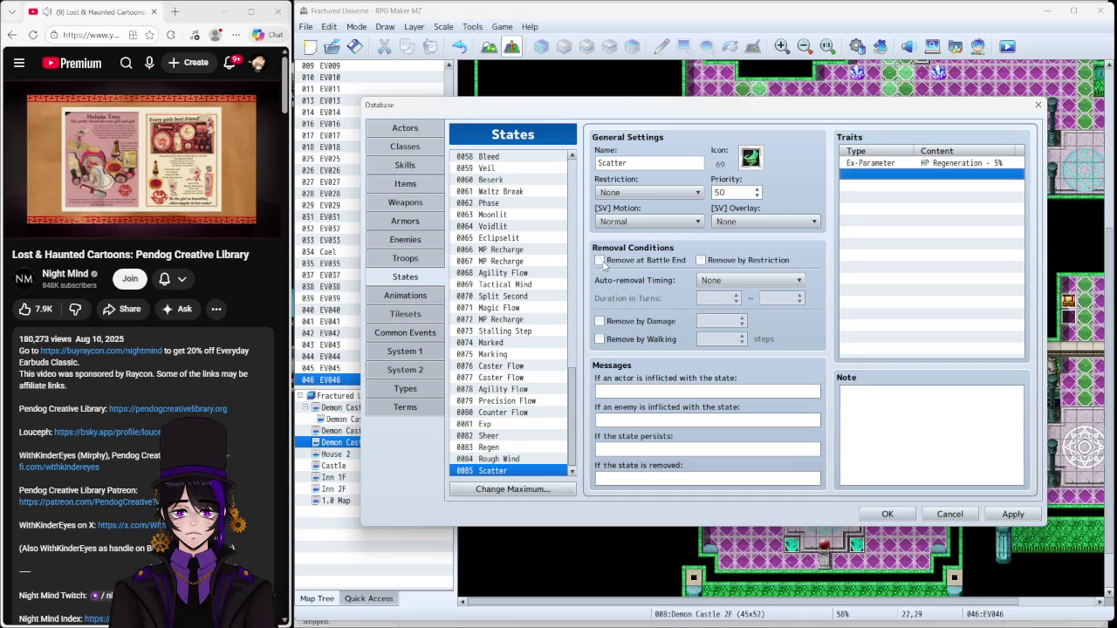
{"action": "left_click", "coordinate": [600, 261]}
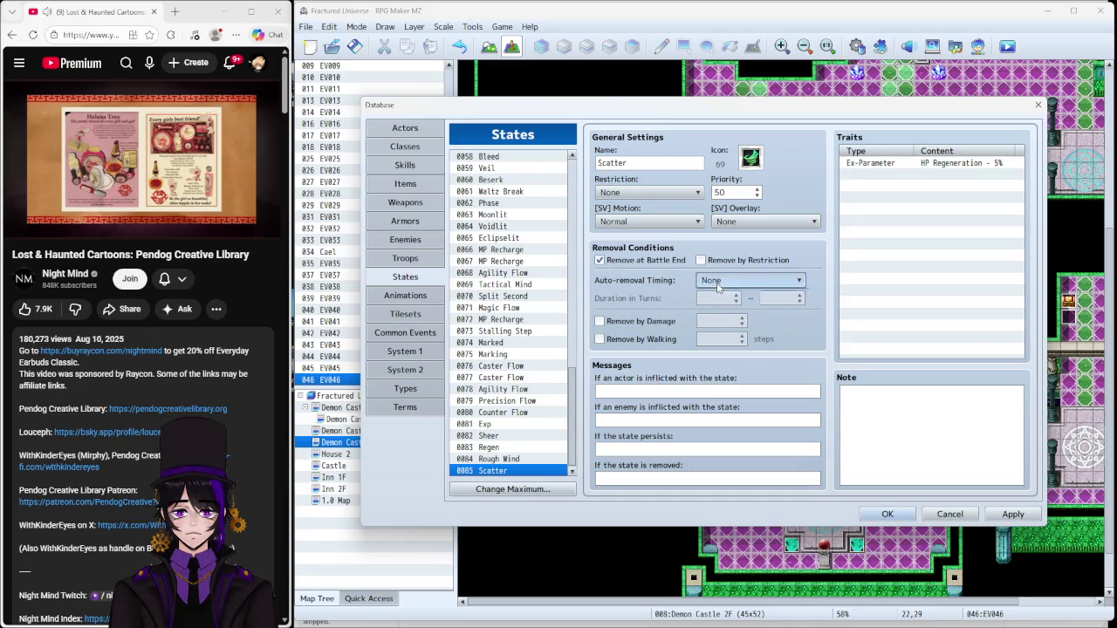
Step: Make Scatter expire at Action End and raise Sheer's maximum duration to 4 turns
{"action": "left_click", "coordinate": [720, 280]}
{"action": "left_click", "coordinate": [719, 295]}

● **Goal of the exercise**
Determine the number of lines above that include the word "coordinate"; the reply is that number only.

● **Exercise result**
3